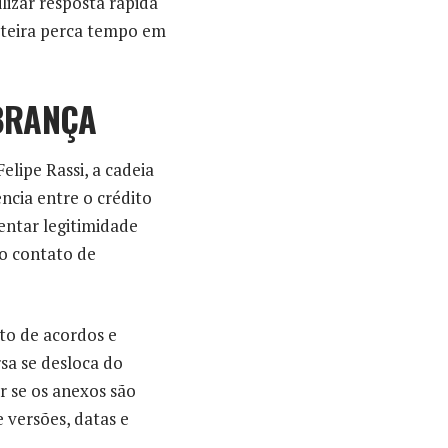
izar resposta rápida
arteira perca tempo em
OBRANÇA
elipe Rassi, a cadeia
ncia entre o crédito
tentar legitimidade
o contato de
nto de acordos e
sa se desloca do
r se os anexos são
 versões, datas e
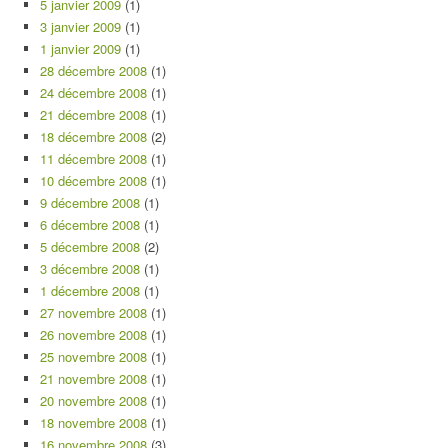
5 janvier 2009
(1)
3 janvier 2009
(1)
1 janvier 2009
(1)
28 décembre 2008
(1)
24 décembre 2008
(1)
21 décembre 2008
(1)
18 décembre 2008
(2)
11 décembre 2008
(1)
10 décembre 2008
(1)
9 décembre 2008
(1)
6 décembre 2008
(1)
5 décembre 2008
(2)
3 décembre 2008
(1)
1 décembre 2008
(1)
27 novembre 2008
(1)
26 novembre 2008
(1)
25 novembre 2008
(1)
21 novembre 2008
(1)
20 novembre 2008
(1)
18 novembre 2008
(1)
16 novembre 2008
(3)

TASK DETAILS =>
The whole listing, pictures excluded, should be output exactly.

EXERCISE RESULT =>
izar resposta rápida
arteira perca tempo em
OBRANÇA
elipe Rassi, a cadeia
ncia entre o crédito
tentar legitimidade
o contato de
nto de acordos e
sa se desloca do
r se os anexos são
 versões, datas e
5 janvier 2009
(1)
3 janvier 2009
(1)
1 janvier 2009
(1)
28 décembre 2008
(1)
24 décembre 2008
(1)
21 décembre 2008
(1)
18 décembre 2008
(2)
11 décembre 2008
(1)
10 décembre 2008
(1)
9 décembre 2008
(1)
6 décembre 2008
(1)
5 décembre 2008
(2)
3 décembre 2008
(1)
1 décembre 2008
(1)
27 novembre 2008
(1)
26 novembre 2008
(1)
25 novembre 2008
(1)
21 novembre 2008
(1)
20 novembre 2008
(1)
18 novembre 2008
(1)
16 novembre 2008
(3)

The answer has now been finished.